**Saved data entries**
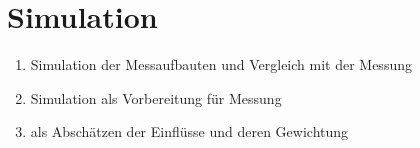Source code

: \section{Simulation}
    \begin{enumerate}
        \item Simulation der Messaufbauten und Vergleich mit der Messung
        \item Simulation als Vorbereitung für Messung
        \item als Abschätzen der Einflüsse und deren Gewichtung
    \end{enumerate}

**Exercise instructions**
The line with "mit der Messung" through the last line of the data: write these out exactly, and no others.

**Answer space**
        \item Simulation der Messaufbauten und Vergleich mit der Messung
        \item Simulation als Vorbereitung für Messung
        \item als Abschätzen der Einflüsse und deren Gewichtung
    \end{enumerate}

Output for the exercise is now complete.